As noted, I could care less about point #2. But #1, #4, and #6 say --to me-- that the company is having a hard time making money. Hence, it is very likely --at some point in the future-- to stop paying dividends, at least temporarily, until it can fix its cash flow problems. OK, that’s NEE’s ‘Health Profile’. What about its ‘Valuation’?

Again, my fundie website says the company sucks in terms of ‘value’.

(1) It is “over-valued” at its current price. (Hence, it can be assumed any derivatives of it are over-valued as well.)
(2) Its PE, PEG, and PB are each many times NextEra’s industry’s average.

A mid-tier, triple-BBB rating would normally suggest that the company’s stock and bonds are mid-tier in risk. But I’d rated the debenture as ‘spec-grade’, and I’d avoid it for not offering enough reward for its implied risks. This isn’t to say my judgment is correct. But if I second-guess the vetting procedures that generally keep me out of trouble, then I might as well just start throwing darts instead.



GM Arindam,

If you’ve never ridden a bicycle before, hopping on one can be risky. Also, no matter how experienced one is, cycling can’t said to be ‘risk-free’. But the risks can be anticipated and managed better by them who are experienced than by them who aren’t.

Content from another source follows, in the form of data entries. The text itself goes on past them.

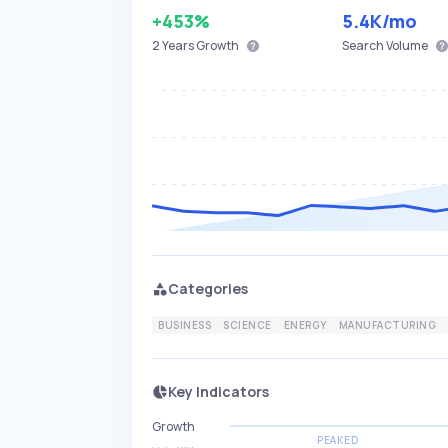
+453%
5.4K
/mo
2 Years
Growth
Search Volume
Categories
BUSINESS
SCIENCE
ENERGY
MANUFACTURING
Key Indicators
Growth
PEAKED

That hits home for me. After years of bike riding and thousands of miles, about a month ago I had my first wreck. Dove right over the handle bars and pile drove my head (helmet on) right into the pavement. A week later I was back on my bike, but I still haven’t fully recovered (my 64 year old body just doesn’t bounce back as quickly anymore).

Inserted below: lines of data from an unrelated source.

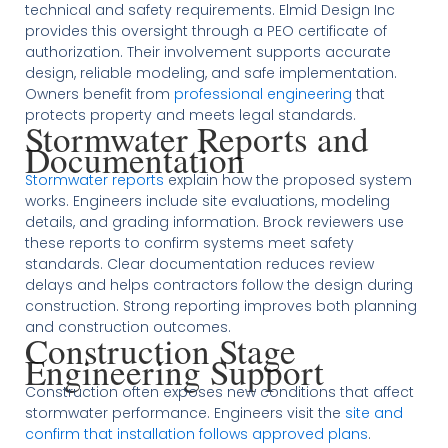
technical and safety requirements. Elmid Design Inc
provides this oversight through a PEO certificate of
authorization. Their involvement supports accurate
design, reliable modeling, and safe implementation.
Owners benefit from
professional engineering
that
protects property and meets legal standards.
Stormwater Reports and
Documentation
Stormwater reports
explain how the proposed system
works. Engineers include site evaluations, modeling
details, and grading information. Brock reviewers use
these reports to confirm systems meet safety
standards. Clear documentation reduces review
delays and helps contractors follow the design during
construction. Strong reporting improves both planning
and construction outcomes.
Construction Stage
Engineering Support
Construction often exposes new conditions that affect
stormwater performance. Engineers visit the
site and
confirm that installation follows approved plans
.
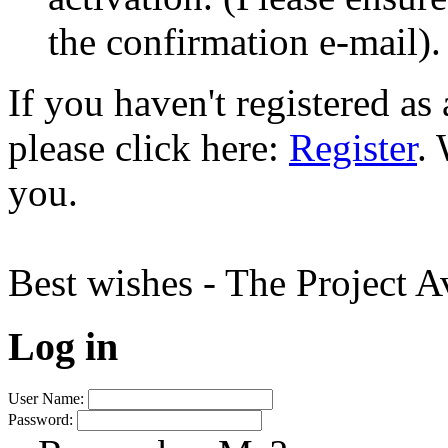
the confirmation e-mail).
If you haven't registered a
please click here:
Register
.
you.
Best wishes - The Project 
Log in
User Name:
Password:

As far as NEE-PN is concerned, I’m still comfortable with it. But then again, I was comfortable cruising down that hill a month ago just before my front brakes grabbed.:slight_smile:



As a fellow cyclist, I can “feel your pain”.

For me, it was coming down a gentile hill and making a turn at the bottom when the bike slide out under me as I hit a patch of loose, wet leaves. Ripped holes in my left pant leg and the skin underneath. Ouch! Another time, I was coming out of a parking lot and crossing the street when I jumped the chain and went down fast, my head was slamming the ground hard. Saw stars for moment, but suffered no injury. (Thank goodness for helmets.)

As for your buying NEE-PN and me not buying it --or any other issue-- that’s more than to be expected, because each of us worries about different things, because each of us comes to markets with different past experiences and different present expectations. An analogy would be fishing. There are dozens of ways to do it and what often matters isn’t bringing lots of fish to net, but just being on the water and enjoying the time away from a computer screen.

My suggestion, though, would be this. No matter how risky an opportunity seems to be --or how promising-- it’s proper position-sizing that’s going to mean long-term survival, not “diversification”, which is a crock, because when markets are under stress, correlations tend toward 1.0. Yeah, when a sketchy position works out, we all wish we had bought more. But when such positions fail, we’re glad we didn’t buy more than we did.

Linda Raschke --one of the world’s top traders whom most have never heard of-- addresses this problem by making all of her bets the same size. That a tactic I’ve borrowed for my own investing. If it’s a junk bond, I buy just two. I’ll go five for ‘enterprising’ and ten for ‘defensive’. I’m trying to do the same with my buying preferreds.